● YOUR TASK
Return the passage of the vonoprazan study text from "The authors would" up to and including "of this study.", copied character for character.

Mean serum gastrin concentrations were consistently higher from week 4 onwards in both vonoprazan treatment groups compared with the lansoprazole treatment group, and the increases were dose dependent. However, the changes were not considered clinically meaningful and no patients withdrew from either treatment group. Levels tended to plateau after week 4 and then increased gradually throughout the remainder of the study. The increase in serum gastrin concentration is believed to be a consequence of the potent gastric acid antisecretory effect of vonoprazan.
The strengths of the study include the use of lansoprazole as an active comparator versus two doses of vonoprazan, the double-blind study design with the large sample size and the parallel-group extension study design with long-term exposure. Additionally, the double-blind study included a conservative and reliable active control rate of 5.5%, long duration of follow-up and robust analytical and statistical methods. However, the variable duration of drug exposure in the extension study may limit our conclusions.
In conclusion, vonoprazan 10 mg and 20 mg were effective and well tolerated for prevention of peptic ulcer recurrence during NSAID therapy in at-risk Japanese patients and the preventive effect was maintained with long-term use. The safety profile of vonoprazan 10 mg and 20 mg during long-term use was similar to that of lansoprazole 15 mg and no new safety issues were identified. The lower dose of 10 mg has been approved in Japan as the clinical daily dose of vonoprazan for prevention of recurrent peptic ulcers during long-term NSAID therapy.
The authors would like to thank all contributing members listed in Appendix Table 2 and the sponsor.
Contributors YM and KA were consultants for the clinical endpoint committee members for this study. SS was the medical adviser and TK was the medical expert for the study. KO and AN were responsible for clinical/scientific aspects of the study. NF was responsible for statistical analysis. Writing assistance was provided by content Ed Net and by Tania Dickson, PhD and Rebecca Lew, PhD, CMPP of ProScribe, Envision Pharma Group. KS was the coordinating investigator of this study.

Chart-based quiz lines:
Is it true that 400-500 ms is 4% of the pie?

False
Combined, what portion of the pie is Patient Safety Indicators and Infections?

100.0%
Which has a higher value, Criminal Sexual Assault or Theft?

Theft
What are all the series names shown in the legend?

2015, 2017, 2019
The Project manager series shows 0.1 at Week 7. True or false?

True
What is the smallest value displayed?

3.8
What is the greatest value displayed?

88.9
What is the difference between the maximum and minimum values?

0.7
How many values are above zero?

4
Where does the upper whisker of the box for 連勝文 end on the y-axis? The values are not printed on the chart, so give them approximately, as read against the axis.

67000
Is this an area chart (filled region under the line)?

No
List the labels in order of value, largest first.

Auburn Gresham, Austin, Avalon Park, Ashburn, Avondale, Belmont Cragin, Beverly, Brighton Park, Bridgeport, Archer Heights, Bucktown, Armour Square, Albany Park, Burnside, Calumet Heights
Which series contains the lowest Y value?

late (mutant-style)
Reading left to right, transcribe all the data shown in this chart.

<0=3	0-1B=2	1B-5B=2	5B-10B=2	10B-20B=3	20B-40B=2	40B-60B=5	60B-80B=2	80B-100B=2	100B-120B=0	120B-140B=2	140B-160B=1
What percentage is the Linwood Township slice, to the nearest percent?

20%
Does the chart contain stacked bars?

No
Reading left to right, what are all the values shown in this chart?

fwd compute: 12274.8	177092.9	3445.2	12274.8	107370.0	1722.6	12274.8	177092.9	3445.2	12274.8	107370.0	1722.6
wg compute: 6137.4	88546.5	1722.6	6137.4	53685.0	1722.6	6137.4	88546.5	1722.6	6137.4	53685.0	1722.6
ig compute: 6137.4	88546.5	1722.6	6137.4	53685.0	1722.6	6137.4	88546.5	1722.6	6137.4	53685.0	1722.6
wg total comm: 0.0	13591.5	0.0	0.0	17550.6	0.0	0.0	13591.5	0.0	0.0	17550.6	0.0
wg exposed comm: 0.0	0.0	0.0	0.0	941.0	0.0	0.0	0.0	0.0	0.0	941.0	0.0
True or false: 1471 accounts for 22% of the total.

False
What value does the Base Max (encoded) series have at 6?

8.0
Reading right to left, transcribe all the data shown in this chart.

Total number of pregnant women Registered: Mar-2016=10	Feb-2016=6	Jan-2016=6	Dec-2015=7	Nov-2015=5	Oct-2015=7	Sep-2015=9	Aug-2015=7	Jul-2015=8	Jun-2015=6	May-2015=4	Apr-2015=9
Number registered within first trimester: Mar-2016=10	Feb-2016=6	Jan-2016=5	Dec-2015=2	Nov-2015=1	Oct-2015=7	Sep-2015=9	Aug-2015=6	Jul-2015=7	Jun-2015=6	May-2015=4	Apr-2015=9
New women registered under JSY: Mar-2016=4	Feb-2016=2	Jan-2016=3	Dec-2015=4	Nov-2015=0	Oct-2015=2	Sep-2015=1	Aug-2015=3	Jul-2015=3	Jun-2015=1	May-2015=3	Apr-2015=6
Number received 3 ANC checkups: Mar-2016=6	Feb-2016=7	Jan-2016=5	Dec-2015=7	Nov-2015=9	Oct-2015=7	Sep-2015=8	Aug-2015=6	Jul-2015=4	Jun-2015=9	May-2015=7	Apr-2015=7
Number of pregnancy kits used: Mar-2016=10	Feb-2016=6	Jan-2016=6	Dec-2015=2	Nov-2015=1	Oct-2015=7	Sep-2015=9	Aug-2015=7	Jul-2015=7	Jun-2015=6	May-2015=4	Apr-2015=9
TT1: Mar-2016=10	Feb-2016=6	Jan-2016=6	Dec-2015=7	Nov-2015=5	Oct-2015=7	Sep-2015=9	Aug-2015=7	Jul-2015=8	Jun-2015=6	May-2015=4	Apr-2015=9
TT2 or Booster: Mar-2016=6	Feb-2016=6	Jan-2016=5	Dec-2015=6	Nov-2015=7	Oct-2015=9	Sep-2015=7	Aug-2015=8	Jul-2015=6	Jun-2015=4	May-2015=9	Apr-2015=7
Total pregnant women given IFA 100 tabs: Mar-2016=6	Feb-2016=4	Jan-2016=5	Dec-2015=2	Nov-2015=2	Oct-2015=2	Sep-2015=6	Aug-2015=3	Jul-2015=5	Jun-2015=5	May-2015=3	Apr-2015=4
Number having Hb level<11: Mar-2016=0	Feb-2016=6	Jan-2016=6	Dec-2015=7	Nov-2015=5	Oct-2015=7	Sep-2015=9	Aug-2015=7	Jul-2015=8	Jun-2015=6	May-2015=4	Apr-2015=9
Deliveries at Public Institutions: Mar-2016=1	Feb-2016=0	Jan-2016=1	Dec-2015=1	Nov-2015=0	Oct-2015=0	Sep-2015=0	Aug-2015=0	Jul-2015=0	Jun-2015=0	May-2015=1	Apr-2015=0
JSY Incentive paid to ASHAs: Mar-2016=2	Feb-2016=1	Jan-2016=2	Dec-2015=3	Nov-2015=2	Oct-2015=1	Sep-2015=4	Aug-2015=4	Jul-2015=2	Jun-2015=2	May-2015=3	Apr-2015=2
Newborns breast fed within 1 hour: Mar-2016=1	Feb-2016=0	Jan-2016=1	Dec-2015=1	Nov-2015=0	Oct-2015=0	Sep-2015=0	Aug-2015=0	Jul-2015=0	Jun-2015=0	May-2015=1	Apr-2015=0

● RESPONSE BELOW
The authors would like to thank all contributing members listed in Appendix Table 2 and the sponsor.
Contributors YM and KA were consultants for the clinical endpoint committee members for this study. SS was the medical adviser and TK was the medical expert for the study. KO and AN were responsible for clinical/scientific aspects of the study. NF was responsible for statistical analysis. Writing assistance was provided by content Ed Net and by Tania Dickson, PhD and Rebecca Lew, PhD, CMPP of ProScribe, Envision Pharma Group. KS was the coordinating investigator of this study.